Sometimes it would hit me how I’m sitting next to Roger Daltrey. He’s only two feet away. One of the most famous singers in the world. He sings for stadiums full of people, but before I let my mind pollute the moment with such thoughts, I pushed them out and concentrated on being in the moment. And to do that all I had to do was listen to Roger sing, enjoy the laughter, look at Scott laughing, glance at Willow looking upon her Dad with adoring eyes, and keep my hands up when the dog came around so he couldn’t lick them. Then it was easy enough to forget, forget about all those things people think about elsewhere. All the things I used to think in some distant place I used to exist, all wiped clean. We didn’t think about them there in the cozy kitchen – none of that mattered anymore, least of all to Roger. We went far away like the Robinson family lost in space.
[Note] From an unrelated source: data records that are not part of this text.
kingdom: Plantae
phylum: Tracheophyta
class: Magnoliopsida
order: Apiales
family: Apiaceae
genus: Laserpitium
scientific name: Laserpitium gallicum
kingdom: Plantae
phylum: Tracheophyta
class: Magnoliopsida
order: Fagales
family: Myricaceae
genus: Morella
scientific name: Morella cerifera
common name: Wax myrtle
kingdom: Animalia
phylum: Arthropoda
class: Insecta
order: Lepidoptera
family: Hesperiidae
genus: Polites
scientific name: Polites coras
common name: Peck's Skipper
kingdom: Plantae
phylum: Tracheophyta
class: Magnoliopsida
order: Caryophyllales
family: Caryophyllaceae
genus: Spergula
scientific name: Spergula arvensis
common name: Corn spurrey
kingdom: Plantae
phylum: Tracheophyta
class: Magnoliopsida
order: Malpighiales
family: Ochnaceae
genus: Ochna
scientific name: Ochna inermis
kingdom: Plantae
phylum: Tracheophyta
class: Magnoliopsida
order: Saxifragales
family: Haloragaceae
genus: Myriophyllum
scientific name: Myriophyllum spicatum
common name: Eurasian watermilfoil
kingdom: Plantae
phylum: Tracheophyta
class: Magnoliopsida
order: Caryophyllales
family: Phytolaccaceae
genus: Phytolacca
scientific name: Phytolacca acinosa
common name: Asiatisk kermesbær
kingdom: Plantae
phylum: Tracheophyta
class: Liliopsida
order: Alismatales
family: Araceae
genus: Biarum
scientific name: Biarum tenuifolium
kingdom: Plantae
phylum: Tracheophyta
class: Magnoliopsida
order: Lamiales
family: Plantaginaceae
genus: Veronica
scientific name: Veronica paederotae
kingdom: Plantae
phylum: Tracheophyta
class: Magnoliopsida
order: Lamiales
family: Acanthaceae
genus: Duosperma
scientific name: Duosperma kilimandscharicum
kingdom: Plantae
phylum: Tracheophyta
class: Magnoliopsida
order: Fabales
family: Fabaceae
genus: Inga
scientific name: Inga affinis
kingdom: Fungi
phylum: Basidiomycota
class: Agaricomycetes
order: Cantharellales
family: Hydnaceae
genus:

His strumming was clean as he ran the pick clearly across the strings and the chords rang clear and true. His guitar perfectly in tune. He was playing a 6/8 blues now, and with eyes closed I started beating out my beat on the wooden table, thumping the heal of my foot on the down beats. Then Roger really dug into it, and I remember thinking that he kept really good time as he started singing and laughing at the same time, “Oh, we had trout for dinnah, and Willow, she loves that trout – we had a trout dinnah – OOOH, YEAH, and willow loves that trout! Willow loves that trout! Willow loooooooves that trout!” Then looking over at Scott, “Take it Scott! Take it away!”
Scott waved oh no, no – NOT ME! And then started singing, “I’m a singing in the kitchen! (out of pitch) I’m a singing in the kitchen – I don’t know what I’m a singing but I’m singing anyway – I’m singing anyway . . .” And then Scott got carried away, in a good way, picked up some spoons and a fork and started banging out a spoon beat on
his legs, a little spastically while singing: “I’m a singing! I don’t know what the hell I’m singing!!!” laughing more than singing and Roger was laughing so hard he could hardly strum. Suddenly there was a horn – a flugelhorn. Jamie was playing along with his flugelhorn, blowing it right in Scott’s ear, doing his part in working it all up into a fun frenzy, in the way these things do on a hot summer’s night when you drink and drink and drink and play and play and play, on and on and on, until long after the swamp dog disappears to wherever such things sleep at night.
It was early the next morning when I woke to Roger singing through the open kitchen window of the cottage, “Another boring song – it goes on and on and on . . .” Scott yelled from the loft, “I love that song Roger!”